Whole: best used in recipes that contain already contain liquid
Soaked: whole chia seeds that are pre-soaked can be added to any recipe (makes them easier to chew, digest, and helps reduce phytic acid)
Ground: you can choose to grind them up yourself or buy it in a powder. This is the best form to add as a recipe thickener because it won’t alter the texture
How to Store Chia Seeds
- Store in a cool, dry place. Recommended storage is in a glass jar with a tight lid.
- Chia seeds have a shelf life of 2 to 4 years.
- In the refrigerator, chia seeds can last beyond 4 years.
- Ground Chia seeds have a much shorter shelf life. It is best to buy them whole and grind as needed to preserve the nutrients.
How to Use
Chia seeds are super versatile because they don’t have a strong taste! So, you can throw them in just about anything. Here are some of my favorite uses:
- Chia Seed Pudding
I love pudding! When I realized that my childhood favorite pudding wasn’t exactly healthy (at all), I was desperate for another option. Low and behold, I was introduced to chia seed pudding! It’s so simple to make and there are a thousand wonderful recipes out there! The recipe usually includes some type of milk, chia seeds, a natural sweetener (honey, dates, maple syrup, etc.), and then any recipe-specific ingredients. It’s best to let this set for at least 4+ hours to achieve a true pudding consistency.
- Use in smoothies
You can use either whole or ground chia seeds for this, depending on the texture you want to achieve. The gelatinous substance chia seeds form when added to liquid helps to naturally thicken up your smoothies. This is huge for me because I’m not a huge fan of bananas—which are used in a billion smoothie recipes to help keep it thick. I highly recommend soaking the chia seeds in water (1:1) to create the gel before adding to your smoothie!
- Egg Substitute
Many have heard of the flax egg, but the chia egg exists too! Simply grind up the chia seeds into a powder and mix 1 tbsp with 3 tbsp water and let sit until it has an egg-like consistency (usually 5 to 10 minutes). This substitute can be used in baked goods for a vegan or allergen-free option!

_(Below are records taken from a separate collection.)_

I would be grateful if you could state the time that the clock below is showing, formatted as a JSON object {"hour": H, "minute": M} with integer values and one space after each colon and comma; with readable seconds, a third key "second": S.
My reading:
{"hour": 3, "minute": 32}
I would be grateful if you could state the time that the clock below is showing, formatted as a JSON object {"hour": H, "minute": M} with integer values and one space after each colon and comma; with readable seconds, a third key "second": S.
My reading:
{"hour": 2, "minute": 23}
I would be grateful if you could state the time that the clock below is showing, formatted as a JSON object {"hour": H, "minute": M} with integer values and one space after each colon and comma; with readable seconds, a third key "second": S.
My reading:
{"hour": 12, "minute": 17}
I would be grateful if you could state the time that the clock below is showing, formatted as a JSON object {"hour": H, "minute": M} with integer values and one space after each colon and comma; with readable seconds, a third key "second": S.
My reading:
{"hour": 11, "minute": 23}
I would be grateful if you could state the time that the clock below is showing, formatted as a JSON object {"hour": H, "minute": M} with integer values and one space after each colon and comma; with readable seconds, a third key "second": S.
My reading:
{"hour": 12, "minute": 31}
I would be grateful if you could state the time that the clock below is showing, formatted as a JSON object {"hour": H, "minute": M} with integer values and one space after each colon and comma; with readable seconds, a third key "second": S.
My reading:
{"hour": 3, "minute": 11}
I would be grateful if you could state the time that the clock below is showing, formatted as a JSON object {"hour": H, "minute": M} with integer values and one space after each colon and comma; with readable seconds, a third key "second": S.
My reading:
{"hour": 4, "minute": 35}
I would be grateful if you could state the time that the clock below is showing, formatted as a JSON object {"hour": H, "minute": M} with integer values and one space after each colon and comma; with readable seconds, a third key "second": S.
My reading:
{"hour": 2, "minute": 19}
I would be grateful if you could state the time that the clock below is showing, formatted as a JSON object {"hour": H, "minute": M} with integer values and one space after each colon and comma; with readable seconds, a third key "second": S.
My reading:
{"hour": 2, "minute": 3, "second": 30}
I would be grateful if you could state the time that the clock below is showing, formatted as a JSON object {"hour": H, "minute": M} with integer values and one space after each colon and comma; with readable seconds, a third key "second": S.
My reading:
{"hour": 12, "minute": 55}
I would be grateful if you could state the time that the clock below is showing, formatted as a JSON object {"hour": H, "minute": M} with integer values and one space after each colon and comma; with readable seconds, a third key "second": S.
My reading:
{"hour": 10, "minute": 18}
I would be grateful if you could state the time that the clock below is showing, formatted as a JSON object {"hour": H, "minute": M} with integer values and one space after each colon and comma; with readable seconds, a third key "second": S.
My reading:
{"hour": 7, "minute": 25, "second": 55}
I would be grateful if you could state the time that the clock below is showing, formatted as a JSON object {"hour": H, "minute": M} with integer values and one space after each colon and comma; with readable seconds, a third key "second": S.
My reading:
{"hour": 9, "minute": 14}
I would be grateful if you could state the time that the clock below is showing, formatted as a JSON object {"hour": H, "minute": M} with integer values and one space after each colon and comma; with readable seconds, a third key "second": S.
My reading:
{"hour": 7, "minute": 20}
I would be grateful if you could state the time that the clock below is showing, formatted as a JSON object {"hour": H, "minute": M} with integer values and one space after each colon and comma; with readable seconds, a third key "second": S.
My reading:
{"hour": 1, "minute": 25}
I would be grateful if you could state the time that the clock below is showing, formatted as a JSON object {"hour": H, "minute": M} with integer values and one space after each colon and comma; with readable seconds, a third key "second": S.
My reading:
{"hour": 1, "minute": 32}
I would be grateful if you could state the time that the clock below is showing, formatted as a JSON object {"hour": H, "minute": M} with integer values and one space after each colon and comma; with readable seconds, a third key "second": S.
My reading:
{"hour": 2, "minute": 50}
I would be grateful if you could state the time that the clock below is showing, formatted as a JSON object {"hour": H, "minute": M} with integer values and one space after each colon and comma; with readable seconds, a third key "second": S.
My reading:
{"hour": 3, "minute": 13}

Chia seeds can be used as a base in so many baked goods (without having to be used as an egg replacement). Check out bread, cookie, pastry, or other baked good chia seed recipes!
- Sprinkled On Top
You can sprinkle chia seeds on top of your yogurt, salad, oatmeal, etc. to give it a little crunch and a nutrient boost!
- Chia drinks
You can buy pre-made chia drinks (like this one) at the grocery store or you can make your own!
So, Are Chia Seeds a Superfood?
Chia seeds pack a large nutrient punch into a tiny package. While chia seeds are loaded with fiber, protein, antioxidants, and omega-3s, the research is still pretty limited regarding the major health benefits of chia seeds.
Consider using chia seeds as a substitute, a thickener, etc. but the jury is still out on its benefits as a supplement. I would recommend regularly consuming chia seeds (1-3 times a week) as an extra boost to your diet, but there is definitely no need to over consume them.
These statements have not been evaluated by the Food and Drug Administration and is not intended to diagnose, treat, cure or prevent any disease.